# The data

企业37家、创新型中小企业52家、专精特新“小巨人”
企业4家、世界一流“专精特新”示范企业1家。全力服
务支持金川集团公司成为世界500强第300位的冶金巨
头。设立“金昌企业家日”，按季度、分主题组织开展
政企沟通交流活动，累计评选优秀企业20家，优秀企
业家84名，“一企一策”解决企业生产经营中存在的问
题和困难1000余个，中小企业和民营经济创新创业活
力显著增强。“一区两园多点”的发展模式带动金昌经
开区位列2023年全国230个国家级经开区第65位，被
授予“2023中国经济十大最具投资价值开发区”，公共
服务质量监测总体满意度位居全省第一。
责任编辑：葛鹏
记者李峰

...

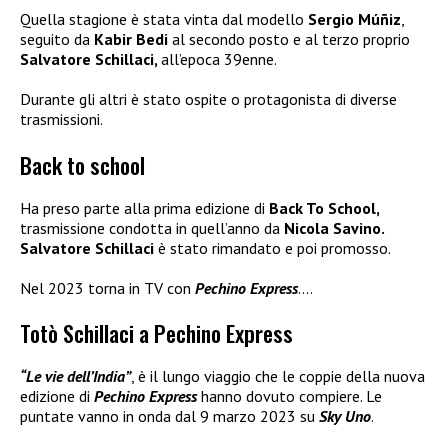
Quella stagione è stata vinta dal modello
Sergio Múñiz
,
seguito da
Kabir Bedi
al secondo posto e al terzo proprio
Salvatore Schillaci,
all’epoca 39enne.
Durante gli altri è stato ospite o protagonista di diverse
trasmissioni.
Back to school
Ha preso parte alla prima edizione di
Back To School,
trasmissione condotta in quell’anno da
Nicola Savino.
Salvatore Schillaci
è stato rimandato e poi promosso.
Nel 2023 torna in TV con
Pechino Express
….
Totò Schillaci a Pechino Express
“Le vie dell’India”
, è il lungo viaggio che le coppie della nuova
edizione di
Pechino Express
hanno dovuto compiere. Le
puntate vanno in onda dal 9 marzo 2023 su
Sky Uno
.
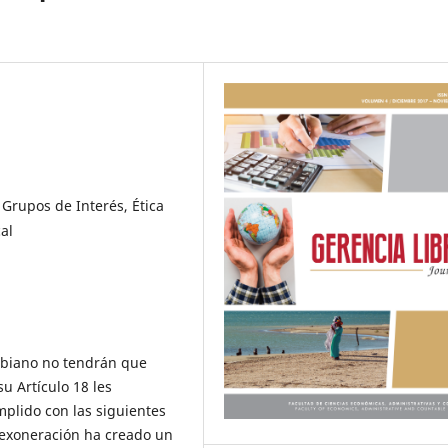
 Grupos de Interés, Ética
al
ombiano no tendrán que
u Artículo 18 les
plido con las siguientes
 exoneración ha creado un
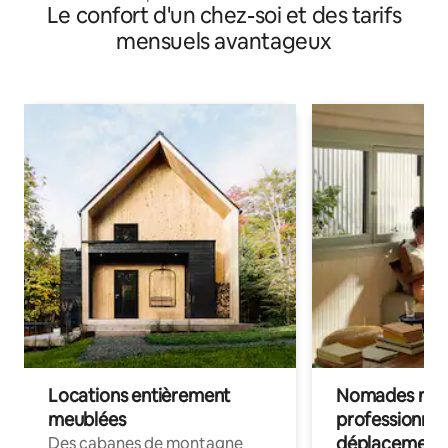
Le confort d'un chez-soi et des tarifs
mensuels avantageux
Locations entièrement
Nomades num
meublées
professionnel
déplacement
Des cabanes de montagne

--

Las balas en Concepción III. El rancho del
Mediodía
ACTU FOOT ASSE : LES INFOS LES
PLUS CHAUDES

# Exercise
If a line above holds the word "Schillaci", copy it.

# Reply to the task
Salvatore Schillaci,
Salvatore Schillaci
Totò Schillaci a Pechino Express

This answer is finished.